Mitch McConnell has bottled up many of those bills in the Senate, but it's a good reminder of what Congress can accomplish if it's focused on doing the people's business. And, the glue that held House Democrats together, and even enlisted the support of some House Republicans, was Nancy Pelosi.
Nancy Pelosi: The Speaker of the House had a good year. Pelosi began the year by facing down the President in an Oval Office meeting and ended it with his impeachment. In between, she held her caucus together to pass important legislation while fending off [with style] constant attacks from Donald Trump, who has been fixated on her for months. She was the right person to lead the House at this critical juncture in American history.
The Guardian: “She is, thank God, the exact right person in the right place at the right time,” said Leon Panetta, a former defense secretary and CIA director and a California native who’s known Pelosi for decades. “I’m not sure anybody else would have had the experience or capability to be able to do what she has done.” ...
... "In the last year, Pelosi has guided her factious congressional caucus through the choppy waters of Trump’s presidency. Like a political grandmaster of three-dimensional chess she quelled an insurrection to reclaim the gavel, engineered the end of the longest government shutdown in US history, and impeached the president, all while averting another shutdown and negotiating with the White House on a trade deal with Canada and Mexico."
Fortune: ... "Says Debbie Walsh, director of the Center for American Women and Politics at Rutgers University: “She’s a constant reminder that women are tough enough and strong enough to lead at the highest levels.”
Pelosi isn't the only woman that will be remembered for her strength in 2019, nor the only one to make important political statements.

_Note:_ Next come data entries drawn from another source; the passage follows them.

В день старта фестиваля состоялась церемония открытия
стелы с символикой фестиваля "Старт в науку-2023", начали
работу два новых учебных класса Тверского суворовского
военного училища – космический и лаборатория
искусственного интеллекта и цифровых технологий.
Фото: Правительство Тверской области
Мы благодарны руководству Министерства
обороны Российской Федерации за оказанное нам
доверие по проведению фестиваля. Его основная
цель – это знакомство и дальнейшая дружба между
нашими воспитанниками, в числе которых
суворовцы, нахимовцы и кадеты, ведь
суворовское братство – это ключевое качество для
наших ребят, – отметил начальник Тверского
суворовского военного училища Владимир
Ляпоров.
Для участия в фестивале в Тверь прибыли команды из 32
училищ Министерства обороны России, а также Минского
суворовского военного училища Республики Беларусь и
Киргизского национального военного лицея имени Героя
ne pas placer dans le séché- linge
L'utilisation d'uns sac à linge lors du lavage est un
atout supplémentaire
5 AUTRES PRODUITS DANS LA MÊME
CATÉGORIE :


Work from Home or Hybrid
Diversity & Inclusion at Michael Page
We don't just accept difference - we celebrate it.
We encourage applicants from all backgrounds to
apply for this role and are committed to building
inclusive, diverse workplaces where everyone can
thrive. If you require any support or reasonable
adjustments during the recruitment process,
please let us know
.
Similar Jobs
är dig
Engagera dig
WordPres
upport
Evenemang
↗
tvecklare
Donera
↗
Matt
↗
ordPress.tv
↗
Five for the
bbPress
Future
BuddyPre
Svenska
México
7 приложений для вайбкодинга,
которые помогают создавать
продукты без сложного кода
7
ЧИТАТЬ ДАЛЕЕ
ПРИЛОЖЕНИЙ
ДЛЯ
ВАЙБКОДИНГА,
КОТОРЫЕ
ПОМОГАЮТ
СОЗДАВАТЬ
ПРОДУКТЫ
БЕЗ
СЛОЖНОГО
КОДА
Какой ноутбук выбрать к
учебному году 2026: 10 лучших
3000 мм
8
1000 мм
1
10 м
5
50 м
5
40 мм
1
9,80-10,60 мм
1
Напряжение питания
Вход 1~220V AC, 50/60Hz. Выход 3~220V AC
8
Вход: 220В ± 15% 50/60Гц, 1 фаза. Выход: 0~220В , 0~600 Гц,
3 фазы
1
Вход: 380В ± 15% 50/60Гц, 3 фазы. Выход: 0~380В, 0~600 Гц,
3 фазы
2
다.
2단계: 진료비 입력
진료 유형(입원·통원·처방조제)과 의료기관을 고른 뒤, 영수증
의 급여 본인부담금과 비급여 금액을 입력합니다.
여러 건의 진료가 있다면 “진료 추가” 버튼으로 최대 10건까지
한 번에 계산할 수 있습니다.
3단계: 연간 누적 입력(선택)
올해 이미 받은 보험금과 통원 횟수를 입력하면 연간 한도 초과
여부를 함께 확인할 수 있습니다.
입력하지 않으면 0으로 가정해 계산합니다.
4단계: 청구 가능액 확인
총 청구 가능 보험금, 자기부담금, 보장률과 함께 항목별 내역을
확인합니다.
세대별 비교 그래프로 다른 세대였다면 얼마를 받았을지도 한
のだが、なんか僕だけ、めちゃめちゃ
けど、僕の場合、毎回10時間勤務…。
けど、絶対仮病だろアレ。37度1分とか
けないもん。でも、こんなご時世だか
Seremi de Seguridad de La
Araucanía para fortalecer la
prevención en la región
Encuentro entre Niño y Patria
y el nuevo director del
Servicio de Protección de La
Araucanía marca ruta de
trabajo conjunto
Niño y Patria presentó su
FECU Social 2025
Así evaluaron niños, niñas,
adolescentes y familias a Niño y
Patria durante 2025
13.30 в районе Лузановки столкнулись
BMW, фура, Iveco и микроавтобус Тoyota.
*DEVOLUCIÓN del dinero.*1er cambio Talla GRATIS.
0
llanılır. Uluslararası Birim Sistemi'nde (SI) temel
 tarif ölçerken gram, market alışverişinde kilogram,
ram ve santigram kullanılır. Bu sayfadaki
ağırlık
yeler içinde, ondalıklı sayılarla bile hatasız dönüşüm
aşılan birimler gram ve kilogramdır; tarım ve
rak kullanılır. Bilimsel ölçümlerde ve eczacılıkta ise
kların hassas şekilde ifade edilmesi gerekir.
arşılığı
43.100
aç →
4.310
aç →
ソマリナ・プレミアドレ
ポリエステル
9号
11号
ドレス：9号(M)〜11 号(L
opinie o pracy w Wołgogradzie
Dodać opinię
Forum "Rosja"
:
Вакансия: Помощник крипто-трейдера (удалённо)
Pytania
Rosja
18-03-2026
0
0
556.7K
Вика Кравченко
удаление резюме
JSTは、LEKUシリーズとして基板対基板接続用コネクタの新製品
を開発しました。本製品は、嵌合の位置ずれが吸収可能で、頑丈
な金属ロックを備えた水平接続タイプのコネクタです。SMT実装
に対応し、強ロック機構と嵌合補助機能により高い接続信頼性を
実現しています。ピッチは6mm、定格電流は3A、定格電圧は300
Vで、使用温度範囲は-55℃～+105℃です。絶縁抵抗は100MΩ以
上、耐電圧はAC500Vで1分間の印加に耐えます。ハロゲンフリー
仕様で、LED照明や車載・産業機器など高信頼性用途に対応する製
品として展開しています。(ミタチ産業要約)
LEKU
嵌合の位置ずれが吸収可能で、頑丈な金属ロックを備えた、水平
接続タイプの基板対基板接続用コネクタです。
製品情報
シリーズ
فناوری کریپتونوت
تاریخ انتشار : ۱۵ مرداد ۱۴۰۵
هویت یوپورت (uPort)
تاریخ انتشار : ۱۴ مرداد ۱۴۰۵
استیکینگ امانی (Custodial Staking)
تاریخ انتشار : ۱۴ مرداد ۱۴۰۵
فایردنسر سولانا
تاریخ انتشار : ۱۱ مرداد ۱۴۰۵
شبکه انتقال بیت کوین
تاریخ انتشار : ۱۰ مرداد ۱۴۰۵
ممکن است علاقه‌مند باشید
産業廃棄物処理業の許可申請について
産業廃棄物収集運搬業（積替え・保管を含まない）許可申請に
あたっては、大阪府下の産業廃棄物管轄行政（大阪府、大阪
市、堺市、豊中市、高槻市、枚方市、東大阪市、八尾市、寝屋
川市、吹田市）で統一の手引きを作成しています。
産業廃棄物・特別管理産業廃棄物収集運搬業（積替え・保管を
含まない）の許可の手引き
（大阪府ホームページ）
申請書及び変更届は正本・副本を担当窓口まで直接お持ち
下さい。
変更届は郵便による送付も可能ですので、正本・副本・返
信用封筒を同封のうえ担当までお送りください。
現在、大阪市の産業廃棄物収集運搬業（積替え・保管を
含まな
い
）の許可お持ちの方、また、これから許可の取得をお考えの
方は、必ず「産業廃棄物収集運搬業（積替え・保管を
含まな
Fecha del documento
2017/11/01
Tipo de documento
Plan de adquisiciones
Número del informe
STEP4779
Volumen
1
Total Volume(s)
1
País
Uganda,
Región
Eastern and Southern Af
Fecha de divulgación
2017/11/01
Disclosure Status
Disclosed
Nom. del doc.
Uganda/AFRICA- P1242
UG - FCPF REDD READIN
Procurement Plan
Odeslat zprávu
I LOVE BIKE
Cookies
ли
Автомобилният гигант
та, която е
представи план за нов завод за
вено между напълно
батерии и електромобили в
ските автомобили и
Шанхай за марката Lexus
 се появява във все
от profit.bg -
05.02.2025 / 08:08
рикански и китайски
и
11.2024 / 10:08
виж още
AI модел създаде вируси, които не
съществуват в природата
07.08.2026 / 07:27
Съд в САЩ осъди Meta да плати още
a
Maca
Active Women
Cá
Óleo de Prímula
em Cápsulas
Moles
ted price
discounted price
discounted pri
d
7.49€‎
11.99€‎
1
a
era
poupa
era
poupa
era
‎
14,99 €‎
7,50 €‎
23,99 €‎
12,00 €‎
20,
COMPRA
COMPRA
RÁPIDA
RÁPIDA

Megan Rapinoe: Megan Rapinoe led the US Women's soccer team to victory in the World Cup in 2019 and was named the team's MVP. She will also be remembered for her outspoken support for Colin Kaepernick, equal pay and LGBT rights, and, of course, her feuds with Donald Trump.
Washington Post: "Since then, she has become increasingly active and feuded publicly with President Trump, declaring that she would not visit him in the White House after the U.S. team repeated as World Cup champion last summer. Rapinoe has also championed LBGTQ rights as well as joining the U.S. team in its lawsuit against the U.S. Soccer Federation for equal pay."
And, on December 9th she was voted 2019's "Sportsperson of the Year" by Sports Illustrated.
Sports Illustrated: "Playing the world’s game, on the world’s stage, under attack by a world leader, she dominated. And in doing so without fear, Megan Rapinoe became a voice for so many across the world."
Greta Thunberg: 2019 might very well be remembered as the year that a young Swedish climate activist changed the world. Greta Thunberg has become a rock star among environmentalists, a force to be reckoned with, because she speaks truth to the powerful forces that seek to obfuscate the climate crisis that threatens to wreak havoc in the coming decades. Her voice, her message, might be the spark that ignites a new global environmental movement in the 2020s. And, for her efforts, Time Magazine named her their "Person of the Year." It's a richly deserved award.
Time: "Thunberg began a global movement by skipping school: starting in August 2018, she spent her days camped out in front of the Swedish Parliament, holding a sign painted in black letters on a white background that read Skolstrejk för klimatet: “School Strike for Climate.” In the 16 months since, she has addressed heads of state at the U.N., met with the Pope, sparred with the President of the United States and inspired 4 million people to join the global climate strike on September 20, 2019, in what was the largest climate demonstration in human history. Her image has been celebrated in murals and Halloween costumes, and her name has been attached to everything from bike shares to beetles. Margaret Atwood compared her to Joan of Arc. After noticing a hundredfold increase in its usage, lexicographers at Collins Dictionary named Thunberg’s pioneering idea, climate strike, the word of the year."
These three women deserve our thanks and deep respect. All three suffered repeated attacks by Donald Trump and conservative media outlets throughout the year, proof that they stood for something more enduring than short-term political or personal gain.